== Excerpted passage ==

UNITED STATES
SECURITIES AND EXCHANGE COMMISSION
Washington, D.C. 20549
 


 
FORM 8-K
 
CURRENT REPORT
Pursuant to Section 13 or 15(d) of the Securities Exchange Act of 1934
 
Date of Report (Date of earliest event reported): November 11, 2008
 
COMMERCE ENERGY GROUP, INC.
(Exact Name of registrant as specified in its charter)
 
Delaware
 
001-32239
 
20-0501090
(State or other jurisdiction of
 incorporation)
 
(Commission File Number)
 
(IRS Employer
 Identification No.)
         
600 Anton Blvd., Suite 2000
  Costa Mesa , California
 
92626
(Address of principal executive offices)
 
(Zip Code)
 
Registrant’s telephone number, including area code:   (714) 259-2500
 
Not Applicable
(Former name or former address, if changed since last report)
 
Check the appropriate box below if the Form 8-K filing is intended to simultaneously satisfy the filing obligation of the registrant under any of the following provisions:
 
o Written communications pursuant to Rule 425 under the Securities Act (17 CFR 230.425)
ý Soliciting material pursuant to Rule 14a-12 under the Exchange Act (17 CFR 240.14a-12)
o Pre-commencement communications pursuant to Rule 14d-2(b) under the Exchange Act (17 CFR 240.14d-2 (b))
o Pre-commencement communications pursuant to Rule 13e-4(c) under the Exchange Act (17 CFR 240.13e-4(c))
 
 

 
 

 

I tem 1.01.                          Entry into a Material Definitive Agreement.
 
On November 11, 2008, Commerce Energy Group, Inc. (the “Company”) and Universal Energy Group Ltd. (“UEG”) entered into a letter agreement (the “Letter Agreement”) pursuant to which the Company agreed to a period of exclusive negotiations extending through November 26, 2008 (the “Exclusivity Period”) in order to conduct due diligence and reach a definitive agreement relating to a potential transaction between the Company and UEG (the “Proposed Transaction”).
 
The Proposed Transaction would involve a purchase by UEG of: (i) certain of the Company’s assets (the “Purchased Assets”), including, but not limited to, all customer contracts relating to the natural gas retailing business currently being conducted by the Company and its subsidiaries in Ohio, all customer contracts relating to the electricity retailing business currently being conducted by the Company and its subsidiaries in Pennsylvania, New Jersey, Maryland and Michigan, and all licenses related thereto; (ii) newly issued shares of the Company’s common stock (the “Shares”) amounting to 49% of the issued and outstanding shares of the Company’s common stock, after giving effect to the issuance of the Shares; and (iii) a warrant (the “Warrant”) to acquire up to that number of additional newly issued shares of the Company’s common stock (the “Warrant Shares”) that, when taken together with the Shares, would amount to 66 2/3% of the issued and outstanding shares of the Company’s common stock as of the closing date of the Proposed Transaction, after giving effect to the issuance of the Shares and the Warrant Shares (assuming the Warrant is exercised in full on the closing date of the Proposed Transaction). The Letter Agreement contemplates that UEG would pay the Company an aggregate of $16 million in cash for the Purchased Assets, the Shares and the Warrant.

===

▶ _Your instructions_
In the Commerce Energy Form 8-K above, list every state where the Company and its subsidiaries run the electricity retailing business whose customer contracts UEG would purchase.

== Supplied data ==

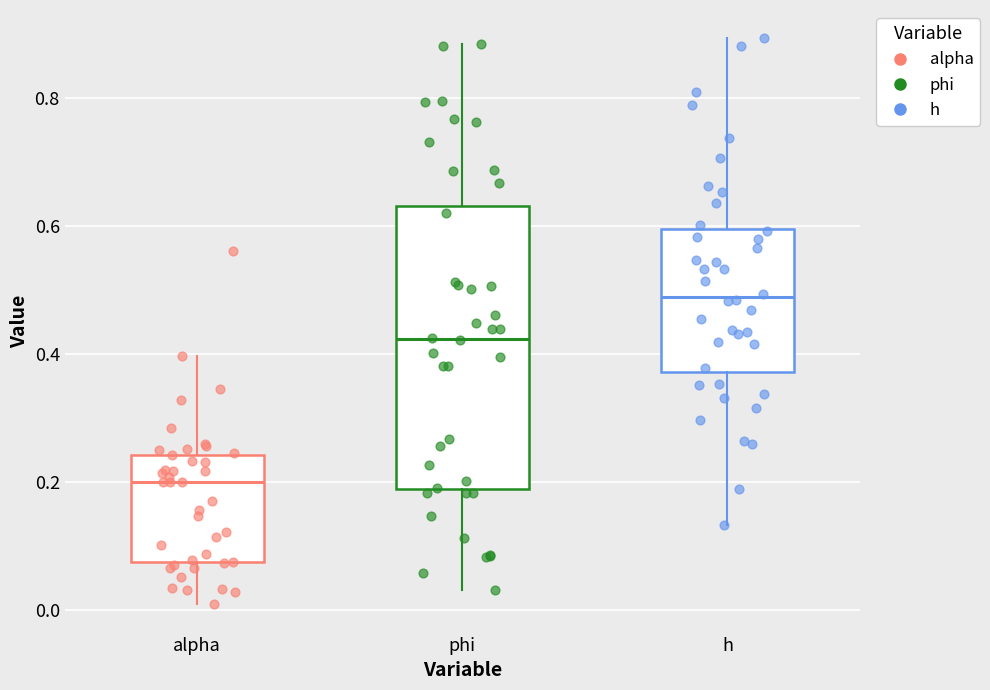

Reading left to right, read every box against the y-axis: the position of its median line, the range the box covers, and the ends of its whiskers. The values are not printed on the chart, so give them approximately, as read against the axis.

alpha: median 0.20, box 0.08 to 0.24, whiskers 0.00 to 0.40
phi: median 0.42, box 0.18 to 0.64, whiskers 0.04 to 0.88
h: median 0.48, box 0.38 to 0.60, whiskers 0.14 to 0.90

===

▶ _Answer to this problem_
Pennsylvania, New Jersey, Maryland, Michigan